Lembrei também dos treinamentos do ITRC (entre outros estudos, como do John Cherry, Beth Parker, Bob Clearly, entre outros) que colocam por terra o “Pancake Model”, modelo tradicional para contaminações por LNAPL que apregoam que o LNAPL fica “boiando” sobre o aquífero, todo ele acima da água (que, por sua vez, estaria parada, como se estivesse em um aquário, e o solo fosse somente um detalhe).

Mas o senso comum na nossa área ainda entende de maneira muito forte que o LNAPL fica realmente “boiando” sobre o aquífero, portanto, todo o óleo (ou gasolina, ou diesel, ou outro LNAPL) pode ser encontrado acima da água subterrânea e basta succioná-lo ou bombeá-lo para que o aquífero fique “isento de LNAPL”, portanto, “remediado”.

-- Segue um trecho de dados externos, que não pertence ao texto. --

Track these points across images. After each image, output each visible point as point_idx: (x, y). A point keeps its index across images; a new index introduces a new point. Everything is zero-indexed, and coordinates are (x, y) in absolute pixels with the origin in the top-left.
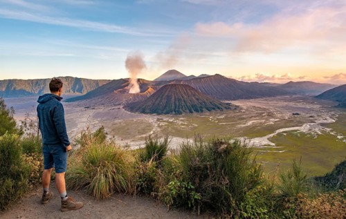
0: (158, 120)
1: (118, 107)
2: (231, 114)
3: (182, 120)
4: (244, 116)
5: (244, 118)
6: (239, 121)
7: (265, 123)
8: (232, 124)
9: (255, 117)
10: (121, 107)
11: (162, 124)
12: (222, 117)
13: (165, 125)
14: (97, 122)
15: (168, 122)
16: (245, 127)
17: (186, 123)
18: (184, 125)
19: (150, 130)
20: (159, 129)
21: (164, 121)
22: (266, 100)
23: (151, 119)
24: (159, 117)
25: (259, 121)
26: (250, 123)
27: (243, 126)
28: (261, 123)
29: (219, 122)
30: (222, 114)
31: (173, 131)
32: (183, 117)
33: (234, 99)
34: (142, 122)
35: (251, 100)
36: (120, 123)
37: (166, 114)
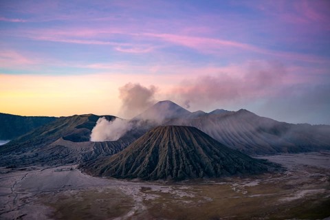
0: (143, 189)
1: (69, 166)
2: (269, 179)
3: (185, 190)
4: (291, 183)
5: (290, 187)
6: (283, 192)
7: (325, 194)
8: (272, 197)
9: (308, 184)
10: (75, 167)
11: (149, 197)
12: (254, 184)
13: (156, 200)
14: (30, 194)
15: (160, 193)
16: (293, 201)
17: (192, 196)
18: (189, 198)
19: (129, 208)
20: (144, 208)
21: (155, 193)
22: (325, 155)
23: (130, 189)
24: (145, 185)
25: (316, 191)
26: (301, 194)
27: (289, 199)
28: (319, 195)
29: (249, 193)
30: (253, 179)
31: (170, 210)
32: (187, 184)
33: (272, 153)
34: (113, 195)
35: (300, 155)
36: (73, 196)
37: (156, 178)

Mas não precisa ser nenhum John Cherry nem ler todos os treinamentos do ITRC, nem mesmo ser usuário do software da API para perceber que o “pancake model” está totalmente equivocado, e que a fase livre imiscível (LNAPL ou mesmo DNAPL) está nos poros do solo intercalada com ar e água (na zona não saturada) ou com água (na zona saturada), e que sua entrada ou saída desses poros depende da tensão superficial, portanto, depende das características dos fluidos e, fundamentalmente, depende do solo em que essas todas essas fases estão inseridas.  Em resumo, a remediação terá seu fator limitante ligado às características do meio em escala de detalhe, não no dimensionamento de uma bomba de anel líquido ou de palheta. Mais uma vez percebe-se a importância de uma investigação adequada para o eventual “sucesso” de uma remediação, se é que nossa tecnologia é mais poderosa que as forças de van der Waals.

Para perceber isso, basta ler o Manual do Mundo, se divertir e fazer algumas simples experiências com seus filhos e sobrinhos. Afinal, nem só de Áreas Contaminadas vive um homem, não é mesmo?